FLAGSTAFF — While many were off for this weekend in honor of President’s day—perhaps taking selfies at the Grand Canyon—Search and Rescue (SAR) crews had a busy weekend responding to three missions. Rescue assistance from Coconino County Search and Rescue was required in Williams, Ash Fork and Flagstaff.
The first occurred on Saturday at approximately 3:15 pm when the Williams Fire Department requested assistance responding to an injured adult male hiker in the Bennett Spring area. The hiker had sustained a fall and was complaining of back pain. Search and Rescue personnel responded and assisted with interpreting some GPS location information and rescuing the hiker from the location where he was injured.

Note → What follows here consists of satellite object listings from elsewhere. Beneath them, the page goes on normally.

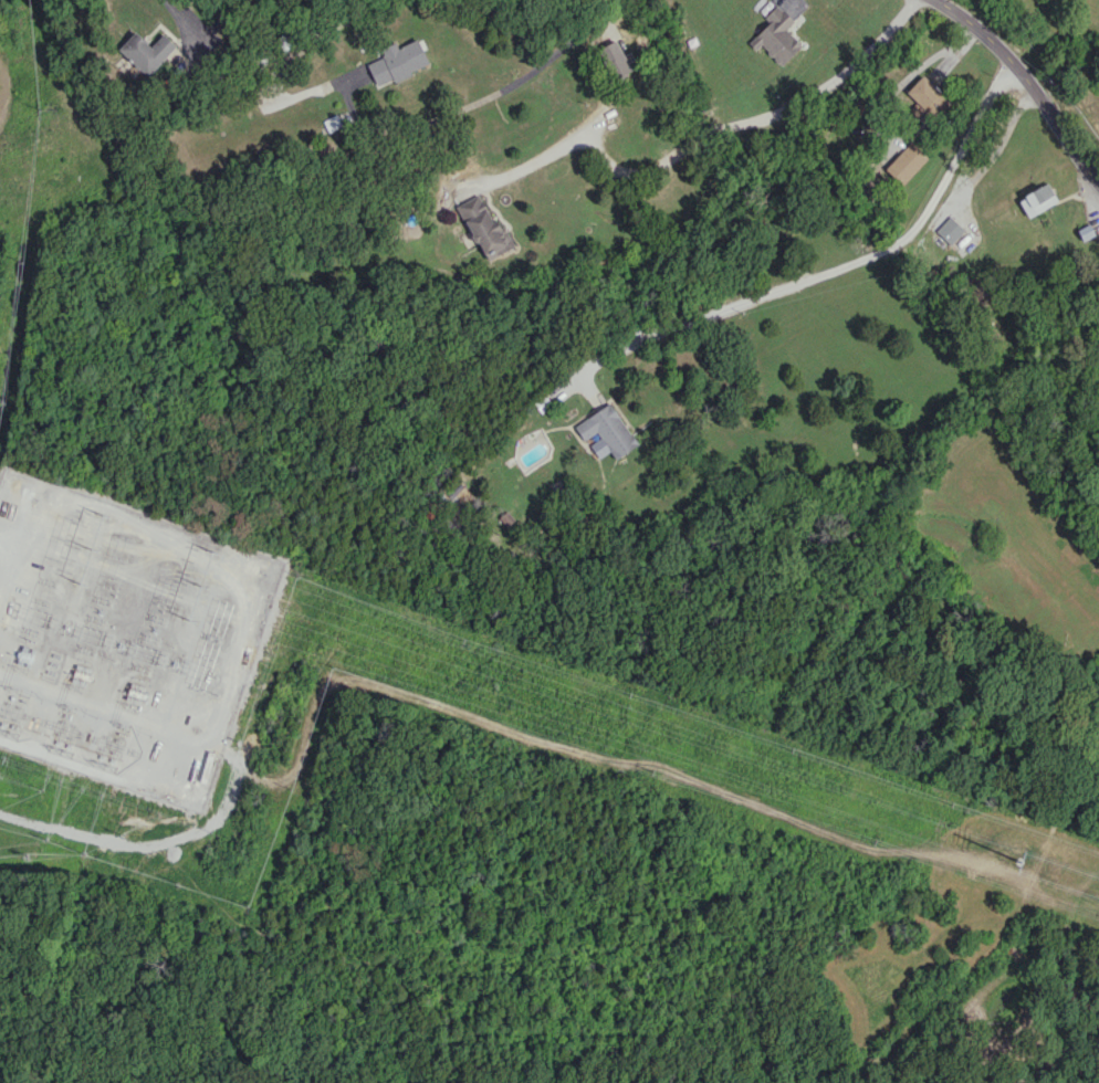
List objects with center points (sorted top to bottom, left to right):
road: (177, 16)
building: (776, 36)
building: (146, 51)
road: (541, 58)
building: (615, 58)
building: (397, 61)
road: (1028, 82)
building: (923, 95)
building: (332, 122)
road: (709, 131)
road: (998, 150)
building: (905, 162)
building: (1037, 199)
building: (483, 226)
building: (949, 230)
road: (828, 269)
building: (607, 430)
power tower: (101, 510)
power tower: (90, 547)
power tower: (211, 549)
power tower: (78, 582)
power tower: (201, 582)
power tower: (190, 617)
power tower: (1052, 871)

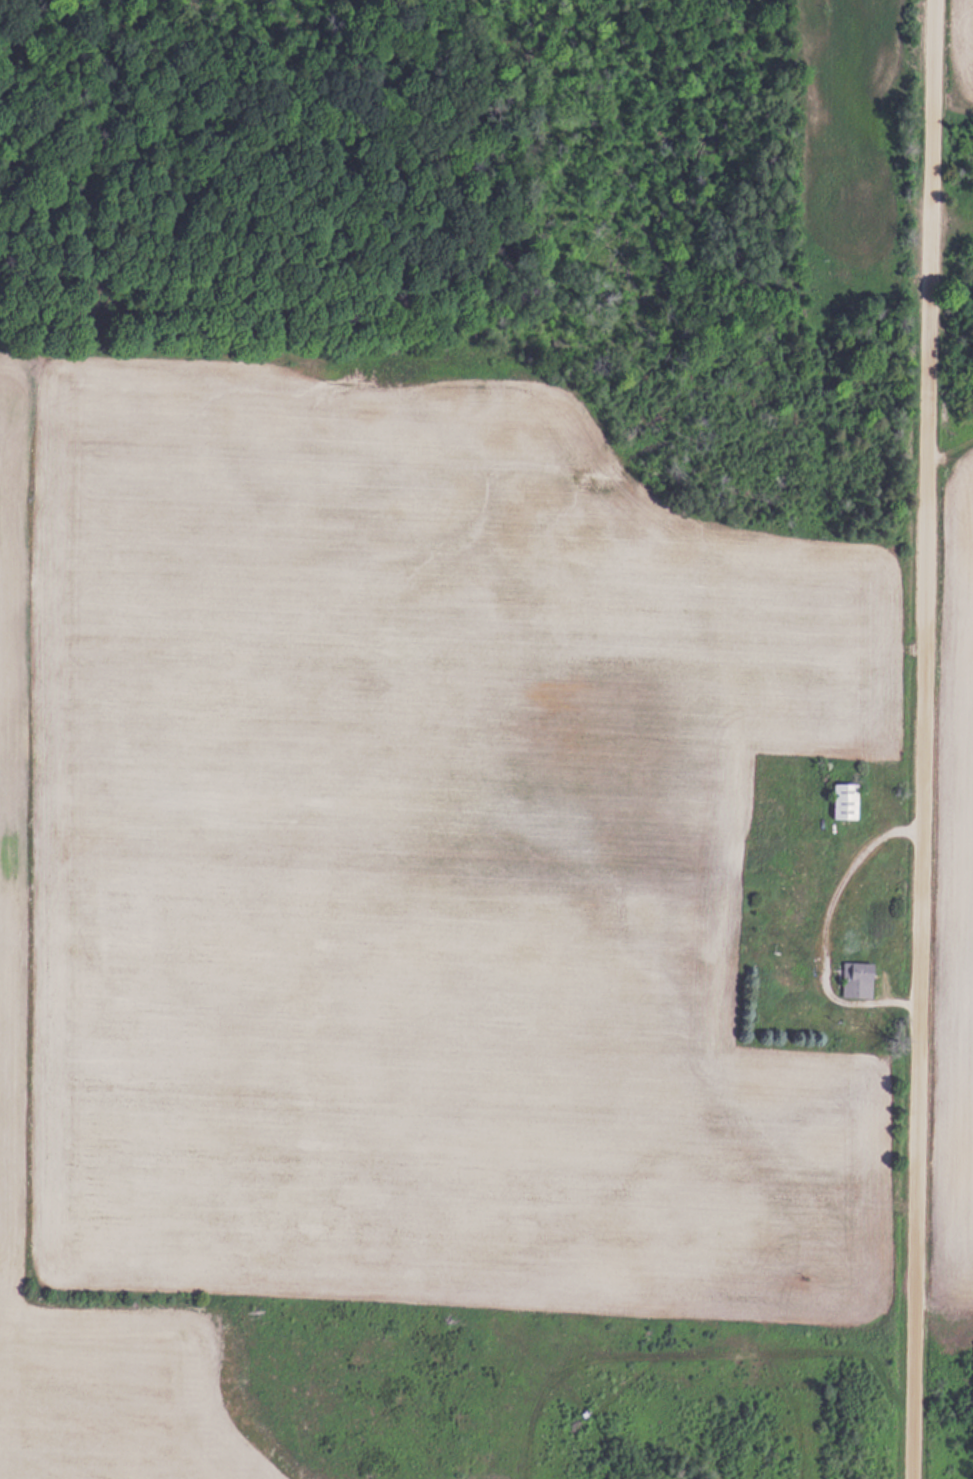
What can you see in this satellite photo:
road: (927, 739)
building: (847, 799)
building: (857, 979)

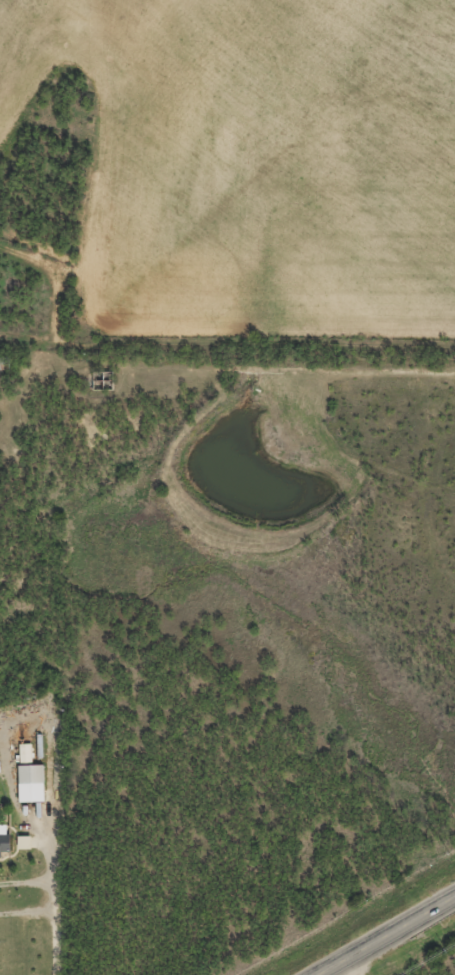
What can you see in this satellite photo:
building: (25, 752)
building: (30, 773)
building: (23, 841)
building: (4, 842)
road: (388, 937)
road: (351, 968)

Williams Fire personnel hiked in and made initial patient contact and SAR personnel hiked in with additional equipment. It was determined that a helicopter short haul rescue was the most appropriate technique due to the patient’s condition. An Arizona Department of Public Safety Air Rescue helicopter from Kingman responded to the scene and picked up a Heli-Rescue Technician from the Coconino County Sheriff’s Office. The Heli-Rescue Technician was inserted a short distance away from the patient and then hiked to the scene and placed the patient, who was on a backboard, into the Bauman Bag which is the device used during short haul rescue. The helicopter then conducted a short haul during which the rescuer and the patient were suspended 150 feet below the helicopter on a rope. The patient and rescuer were flown from the accident scene to Camp Clover landing zone where the patient was transferred to LifeLine Ambulance for transport to Flagstaff Medical Center. The rescue was complete by 6:30 pm.

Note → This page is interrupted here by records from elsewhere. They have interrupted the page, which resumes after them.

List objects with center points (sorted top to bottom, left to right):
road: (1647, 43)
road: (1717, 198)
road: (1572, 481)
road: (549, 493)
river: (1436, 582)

While the rescue in Williams was occurring the Sheriff’s Office was responding to a report of a missing 9 year old male in the Westwood Ranch area north of Ashfork. The child had been last seen at 1:00 pm at a residence near Stone Lake and had run into the woods following an argument. When the child did not return in a short period of time the family contacted the Sheriff’s Office for assistance.
Deputies and Search and Rescue responded to the scene. Both a tracking and trailing search dog and an area search dog were used during the initial response. Additional ground search and rescue and the DPS Air Rescue helicopter joined the search using night vision in forward looking infrared units to search for the child. Due to the large search area additional search and rescue resources were requested from Yavapai County Sheriff’s Office to respond in the morning. At approximately 7:24 AM on Sunday as the Yavapai County Sheriff’s Office team were driving to the incident command post location they located the child walking down a road. The child identified himself and asked for help. The child was cold and tired but in otherwise good condition. He was transported to the incident command post and reunited with his family.
On Sunday night at approximately 9:30 PM the Sheriff’s Office and SAR personnel responded to a report of four lost hikers; three males and one female, on Mt. Elden in need of assistance. The hikers had become stranded due to darkness near the waterfall area on Mt. Elden. Rescuers made voice contact with them in that area and then DPS Air Rescue was able to locate them and guide them down the slope which they illuminated with the spotlight. Rescuers met them on their descent and then guided them to the trail head. The hikers were lightly dressed and not prepared for cold overnight temperatures. This was the second rescue in the waterfall area of Mt. Elden in a week.
Search and Rescue would like to remind outdoor recreationists to follow some simple advice to keep them safe and aid in a search and rescue effort if it is needed. Outdoor recreationists should always tell someone where they are going and when they will be back so that if a person does not arrive as expected Search and Rescue will have a place to start the search effort. Recreationists should also carry the 10 essentials on every hike since no one ever intends to get lost or hurt on their outing but it can happen. Those essentials include:
3. Extra warm clothing
4. Navigation equipment (map, compass, GPS)
5. Headlamp/Flashlight and extra batteries
6. First Aid Kit
7. Shelter Material such as a space blanket or large leaf bag
8. Fire starting kit or backpacking stove
9. Pocket knife or multi-tool
10. Whistle/Signal mirror
An eleventh essential is a cell phone. While a cell phone doesn’t always work in backcountry locations, sending and receiving texts sometimes works when calls don’t. Also, your cell phone can help provide rescuers with important information about the situation and the location.